Aux plus grandes échelles, il y a un motif. Les galaxies ne sont pas saupoudrées uniformément dans l'espace — elles s'alignent le long de filaments et de nappes qui se rejoignent en nœuds denses, enroulés autour de vides de plusieurs centaines de millions d'années-lumière et presque parfaitement déserts. C'est la toile cosmique, et c'est la plus grande structure qui existe.
Elle a grandi à partir de presque rien. L'univers primitif était lisse à une partie sur cent mille près, et le fond diffus cosmologique est la photographie exacte de cette régularité. Mais la gravité est instable dans le sens de l'agglomération : une région à peine plus dense que la moyenne attire davantage de matière, ce qui la densifie encore. En 13,8 milliards d'années, ces rides imperceptibles sont devenues tout. L'effondrement ne se produit pas non plus également dans les trois dimensions — une région s'effondre d'abord selon un axe en une nappe, puis selon un deuxième en un filament, puis en un nœud — d'où la forme de la toile plutôt qu'une dispersion de bulles.

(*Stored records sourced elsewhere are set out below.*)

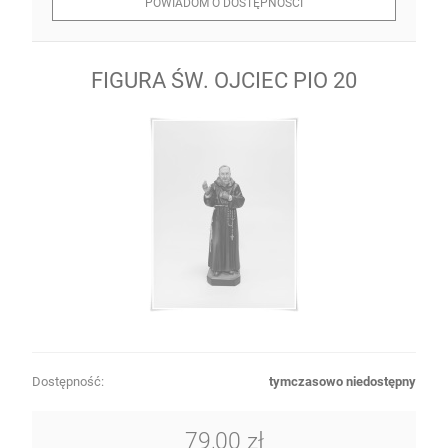
POWIADOM O DOSTĘPNOŚCI
FIGURA ŚW. OJCIEC PIO 20
Dostępność:
tymczasowo niedostępny
79,00 zł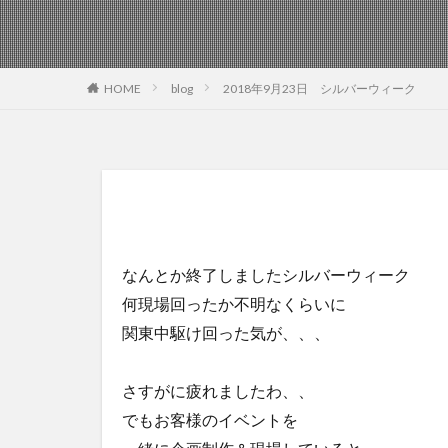
HOME
blog
2018年9月23日 シルバーウィーク
なんとか終了しましたシルバーウィーク
何現場回ったか不明なくらいに
関東中駆け回った気が、、、
さすがに疲れましたわ、、
でもお客様のイベントを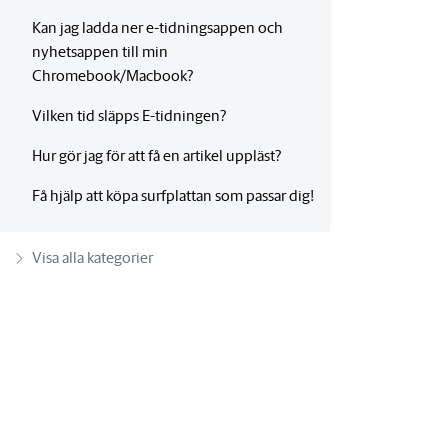
Kan jag ladda ner e-tidningsappen och
nyhetsappen till min
Chromebook/Macbook?
Vilken tid släpps E-tidningen?
Hur gör jag för att få en artikel uppläst?
Få hjälp att köpa surfplattan som passar dig!
Visa alla kategorier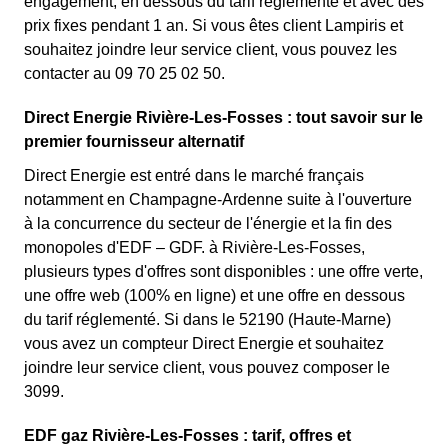
engagement, en dessous du tarif réglementé et avec des
prix fixes pendant 1 an. Si vous êtes client Lampiris et
souhaitez joindre leur service client, vous pouvez les
contacter au 09 70 25 02 50.
Direct Energie Rivière-Les-Fosses : tout savoir sur le
premier fournisseur alternatif
Direct Energie est entré dans le marché français
notamment en Champagne-Ardenne suite à l'ouverture
à la concurrence du secteur de l'énergie et la fin des
monopoles d'EDF – GDF. à Rivière-Les-Fosses,
plusieurs types d'offres sont disponibles : une offre verte,
une offre web (100% en ligne) et une offre en dessous
du tarif réglementé. Si dans le 52190 (Haute-Marne)
vous avez un compteur Direct Energie et souhaitez
joindre leur service client, vous pouvez composer le
3099.
EDF gaz Rivière-Les-Fosses : tarif, offres et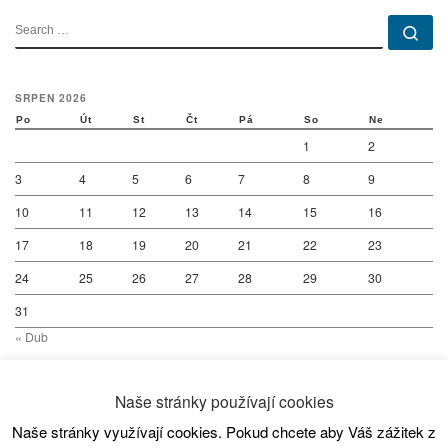
SEARCH
Se
SRPEN 2026
Po
Út
St
Čt
Pá
So
Ne
1
2
3
4
5
6
7
8
9
10
11
12
13
14
15
16
17
18
19
20
21
22
23
24
25
26
27
28
29
30
31
« Dub
Naše stránky používají cookies
Naše stránky využívají cookies. Pokud chcete aby Váš zážitek z
© 2026
SC80 Kanoistika
– All rights reserved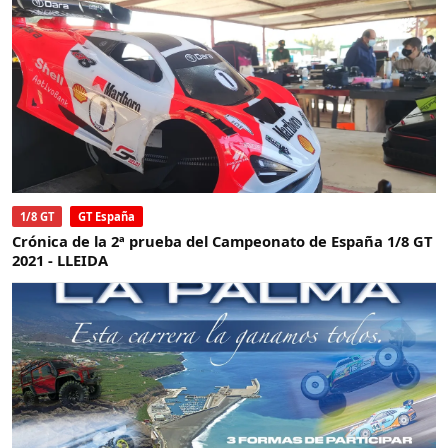
1/8 GT
GT España
Crónica de la 2ª prueba del Campeonato de España 1/8 GT
2021 - LLEIDA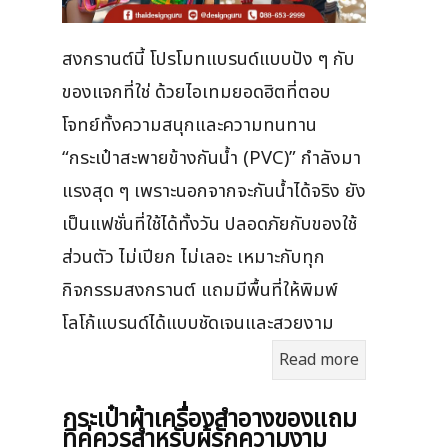
สงกรานต์นี้ โปรโมทแบรนด์แบบปัง ๆ กับ
ของแจกที่ใช่ ด้วยไอเทมยอดฮิตที่ตอบ
โจทย์ทั้งความสนุกและความทนทาน
“กระเป๋าสะพายข้างกันน้ำ (PVC)” กำลังมา
แรงสุด ๆ เพราะนอกจากจะกันน้ำได้จริง ยัง
เป็นแฟชั่นที่ใช้ได้ทั้งวัน ปลอดภัยกับของใช้
ส่วนตัว ไม่เปียก ไม่เลอะ เหมาะกับทุก
กิจกรรมสงกรานต์ แถมมีพื้นที่ให้พิมพ์
โลโก้แบรนด์ได้แบบชัดเจนและสวยงาม
Read more
กระเป๋าผ้าเครื่องสําอางของแถม
ที่คู่ควรสำหรับผู้รักความงาม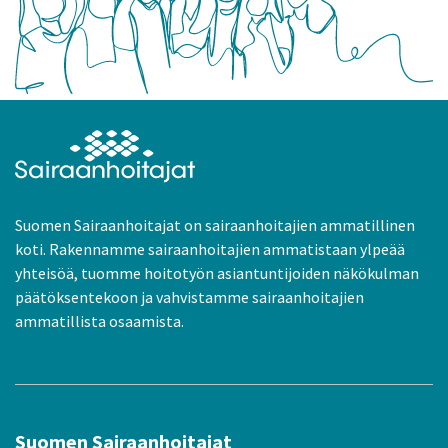
Suomen Sairaanhoitajat on sairaanhoitajien ammatillinen
koti. Rakennamme sairaanhoitajien ammatistaan ylpeää
yhteisöä, tuomme hoitotyön asiantuntijoiden näkökulman
päätöksentekoon ja vahvistamme sairaanhoitajien
ammatillista osaamista.
Suomen Sairaanhoitajat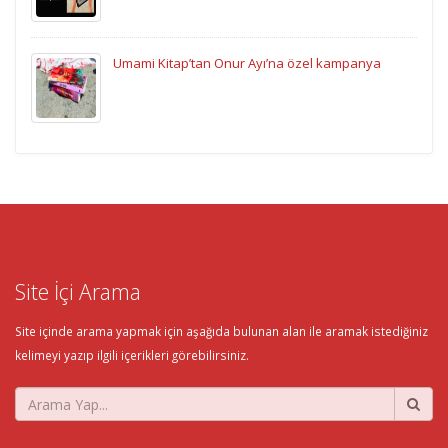
Umami Kitap’tan Onur Ayı’na özel kampanya
Site İçi Arama
Site içinde arama yapmak için aşağıda bulunan alan ile aramak istediğiniz
kelimeyi yazıp ilgili içerikleri görebilirsiniz.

L'essentiel de ce qui dessine ce motif est invisible. La matière noire pèse environ cinq fois plus lourd que la matière ordinaire et a fait le travail gravitationnel ; les galaxies se sont formées là où ses filaments étaient les plus denses, si bien que la partie lumineuse de la toile n'est qu'un traceur clairsemé décorant un échafaudage qui n'émet rien. Entre les galaxies s'étire aussi du gaz — le milieu intergalactique tiède-chaud — qui renferme une large fraction de tous les atomes ordinaires de l'univers et fut extrêmement difficile à détecter, précisément parce qu'il est si ténu.

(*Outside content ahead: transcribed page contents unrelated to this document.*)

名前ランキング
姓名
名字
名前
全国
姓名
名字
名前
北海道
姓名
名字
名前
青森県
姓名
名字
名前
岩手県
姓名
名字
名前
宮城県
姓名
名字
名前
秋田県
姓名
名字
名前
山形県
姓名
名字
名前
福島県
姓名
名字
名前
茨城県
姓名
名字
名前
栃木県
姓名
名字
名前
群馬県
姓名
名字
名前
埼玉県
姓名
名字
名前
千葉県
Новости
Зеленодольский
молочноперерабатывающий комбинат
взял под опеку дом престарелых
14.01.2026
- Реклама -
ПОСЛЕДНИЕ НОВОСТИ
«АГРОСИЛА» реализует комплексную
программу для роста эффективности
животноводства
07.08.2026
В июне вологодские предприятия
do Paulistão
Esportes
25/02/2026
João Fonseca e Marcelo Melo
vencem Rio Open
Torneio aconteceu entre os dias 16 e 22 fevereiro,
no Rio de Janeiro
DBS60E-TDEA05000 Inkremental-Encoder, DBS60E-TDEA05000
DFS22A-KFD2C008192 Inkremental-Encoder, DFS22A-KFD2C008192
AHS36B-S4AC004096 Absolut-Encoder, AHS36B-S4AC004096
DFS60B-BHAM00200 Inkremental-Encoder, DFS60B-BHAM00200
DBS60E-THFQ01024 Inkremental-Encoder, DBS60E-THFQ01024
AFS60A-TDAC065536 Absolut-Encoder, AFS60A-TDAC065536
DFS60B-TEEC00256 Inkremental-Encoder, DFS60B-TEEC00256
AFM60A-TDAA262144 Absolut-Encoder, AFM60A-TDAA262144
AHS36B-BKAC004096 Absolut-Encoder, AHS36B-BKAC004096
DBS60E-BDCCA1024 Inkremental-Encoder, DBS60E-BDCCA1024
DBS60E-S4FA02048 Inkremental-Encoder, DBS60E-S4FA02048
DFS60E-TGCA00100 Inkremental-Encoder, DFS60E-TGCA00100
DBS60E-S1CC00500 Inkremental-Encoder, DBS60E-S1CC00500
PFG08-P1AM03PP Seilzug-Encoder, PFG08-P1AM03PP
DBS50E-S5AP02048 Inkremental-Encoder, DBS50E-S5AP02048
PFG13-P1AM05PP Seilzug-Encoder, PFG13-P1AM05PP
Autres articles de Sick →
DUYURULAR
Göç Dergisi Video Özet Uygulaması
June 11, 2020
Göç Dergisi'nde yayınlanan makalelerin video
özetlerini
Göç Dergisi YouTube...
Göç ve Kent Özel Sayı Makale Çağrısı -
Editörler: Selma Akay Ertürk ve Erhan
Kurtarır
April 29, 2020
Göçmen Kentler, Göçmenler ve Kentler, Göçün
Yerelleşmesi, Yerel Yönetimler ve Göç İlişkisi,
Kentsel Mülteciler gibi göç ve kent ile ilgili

La cartographier a demandé des décennies de travail patient. La distance de chaque galaxie doit être mesurée individuellement à partir de son décalage vers le rouge, et des relevés comme le Sloan Digital Sky Survey l'ont désormais fait pour des millions d'entre elles, transformant une image plate du ciel en carte tridimensionnelle. Ce que montrent ces cartes correspond en détail à ce que prédisent les simulations d'un univers fait surtout de matière noire froide — l'un des plus solides arguments en faveur du modèle standard de la cosmologie.